TABLE 1. Data sources.

2.3 Theory and methodology

Figure 2 depicts the detailed workflow of this study. Firstly, data collection was carried out to obtain LULC data and Landsat remote sensing images of the study area during the study period; Second, using ArcGIS Pro 3.0 software, LULC data were pre-processed and classified into six categories: cultivated land, forest land, grassland, water bodies, construction land, and unused land (Figure 3). Using ENVI 5.3 software, Landsat remote sensing images were inverted to real LST, and the accuracy was verified, as well as the real LST was normalised for comparability (Figure 4). Finally, the contribution index approach and the stepwise regression method were used to study the relationship between LUCC and the LSTE.

FIGURE 2

FIGURE 2. Methodological framework.

FIGURE 3

FIGURE 3. LULC of Nanchang City. (A–D) represent the years 1990, 2000, 2010 and 2020.

FIGURE 4

FIGURE 4. Normalised LST in Nanchang City. (A–D) represent the years 1990, 2000, 2010 and 2020.

▸ Work instructions
#1 Translate this sentence from the methodology text into Spanish: "Figure 2 depicts the detailed workflow of this study."
#2 Replace "Firstly" with "First" in the methodology text, and write out the part starting with "TABLE 1. Data" and going on through "and the LSTE.".
#3 In the methodology text, which software was used to invert the Landsat images to real LST?
The items are not needed.

Recorded data:

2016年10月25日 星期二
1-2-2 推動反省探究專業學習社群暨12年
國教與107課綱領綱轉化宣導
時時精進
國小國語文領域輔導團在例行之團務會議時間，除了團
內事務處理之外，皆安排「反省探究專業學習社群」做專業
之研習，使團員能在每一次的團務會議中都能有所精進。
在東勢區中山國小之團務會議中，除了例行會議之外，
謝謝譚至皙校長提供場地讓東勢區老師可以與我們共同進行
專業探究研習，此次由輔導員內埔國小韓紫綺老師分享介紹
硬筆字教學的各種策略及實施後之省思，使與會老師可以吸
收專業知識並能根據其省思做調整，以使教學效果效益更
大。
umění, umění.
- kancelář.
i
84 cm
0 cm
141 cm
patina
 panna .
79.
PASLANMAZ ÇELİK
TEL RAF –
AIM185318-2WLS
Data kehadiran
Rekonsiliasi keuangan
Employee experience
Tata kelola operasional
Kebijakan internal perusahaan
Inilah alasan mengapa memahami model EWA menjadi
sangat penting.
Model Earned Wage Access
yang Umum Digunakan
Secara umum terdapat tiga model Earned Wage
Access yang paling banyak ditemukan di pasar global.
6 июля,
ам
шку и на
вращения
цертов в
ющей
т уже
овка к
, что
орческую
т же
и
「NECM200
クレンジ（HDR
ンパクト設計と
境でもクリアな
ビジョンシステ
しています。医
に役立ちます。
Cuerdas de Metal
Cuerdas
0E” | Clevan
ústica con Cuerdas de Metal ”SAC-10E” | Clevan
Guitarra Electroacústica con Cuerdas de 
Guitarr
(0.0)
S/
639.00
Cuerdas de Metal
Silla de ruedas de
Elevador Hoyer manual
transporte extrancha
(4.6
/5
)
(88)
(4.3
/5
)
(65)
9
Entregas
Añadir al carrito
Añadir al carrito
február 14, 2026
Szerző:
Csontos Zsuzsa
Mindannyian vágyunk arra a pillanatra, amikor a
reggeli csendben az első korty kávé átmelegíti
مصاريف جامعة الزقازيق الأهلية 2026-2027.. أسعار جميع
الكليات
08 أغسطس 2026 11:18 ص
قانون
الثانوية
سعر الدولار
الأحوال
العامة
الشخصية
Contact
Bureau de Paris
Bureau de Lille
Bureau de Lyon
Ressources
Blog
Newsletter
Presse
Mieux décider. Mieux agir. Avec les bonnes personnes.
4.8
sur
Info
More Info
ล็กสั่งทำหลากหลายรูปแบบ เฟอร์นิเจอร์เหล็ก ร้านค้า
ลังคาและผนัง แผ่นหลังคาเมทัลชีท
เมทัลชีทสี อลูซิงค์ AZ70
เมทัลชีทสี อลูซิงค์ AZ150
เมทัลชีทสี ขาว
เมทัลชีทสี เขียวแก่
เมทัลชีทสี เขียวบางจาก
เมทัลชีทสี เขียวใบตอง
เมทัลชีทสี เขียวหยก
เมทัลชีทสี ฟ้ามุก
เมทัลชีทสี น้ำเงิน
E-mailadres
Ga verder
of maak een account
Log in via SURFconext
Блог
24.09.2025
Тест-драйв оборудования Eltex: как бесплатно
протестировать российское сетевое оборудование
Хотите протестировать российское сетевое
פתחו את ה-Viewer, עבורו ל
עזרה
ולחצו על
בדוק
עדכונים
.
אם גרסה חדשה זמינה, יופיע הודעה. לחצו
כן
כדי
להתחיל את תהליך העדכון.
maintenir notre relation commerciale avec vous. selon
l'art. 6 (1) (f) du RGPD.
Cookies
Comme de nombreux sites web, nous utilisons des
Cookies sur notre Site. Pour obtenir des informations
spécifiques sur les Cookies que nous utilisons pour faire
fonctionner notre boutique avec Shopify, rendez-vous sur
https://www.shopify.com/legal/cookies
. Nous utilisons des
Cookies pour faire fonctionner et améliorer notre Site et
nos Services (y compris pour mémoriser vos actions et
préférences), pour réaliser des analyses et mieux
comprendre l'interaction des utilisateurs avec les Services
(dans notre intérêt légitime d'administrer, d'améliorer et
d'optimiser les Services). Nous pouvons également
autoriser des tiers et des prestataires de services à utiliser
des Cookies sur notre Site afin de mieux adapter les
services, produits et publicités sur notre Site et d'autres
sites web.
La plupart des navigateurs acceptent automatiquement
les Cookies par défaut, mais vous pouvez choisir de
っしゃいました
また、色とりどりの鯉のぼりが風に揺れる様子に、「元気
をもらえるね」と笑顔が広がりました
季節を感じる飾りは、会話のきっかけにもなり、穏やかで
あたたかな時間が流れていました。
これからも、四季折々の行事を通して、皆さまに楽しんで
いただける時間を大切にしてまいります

▸ Solutions for each task
#1 La figura 2 muestra el flujo de trabajo detallado de este estudio.

#2
TABLE 1. Data sources.

2.3 Theory and methodology

Figure 2 depicts the detailed workflow of this study. First, data collection was carried out to obtain LULC data and Landsat remote sensing images of the study area during the study period; Second, using ArcGIS Pro 3.0 software, LULC data were pre-processed and classified into six categories: cultivated land, forest land, grassland, water bodies, construction land, and unused land (Figure 3). Using ENVI 5.3 software, Landsat remote sensing images were inverted to real LST, and the accuracy was verified, as well as the real LST was normalised for comparability (Figure 4). Finally, the contribution index approach and the stepwise regression method were used to study the relationship between LUCC and the LSTE.

#3 ENVI 5.3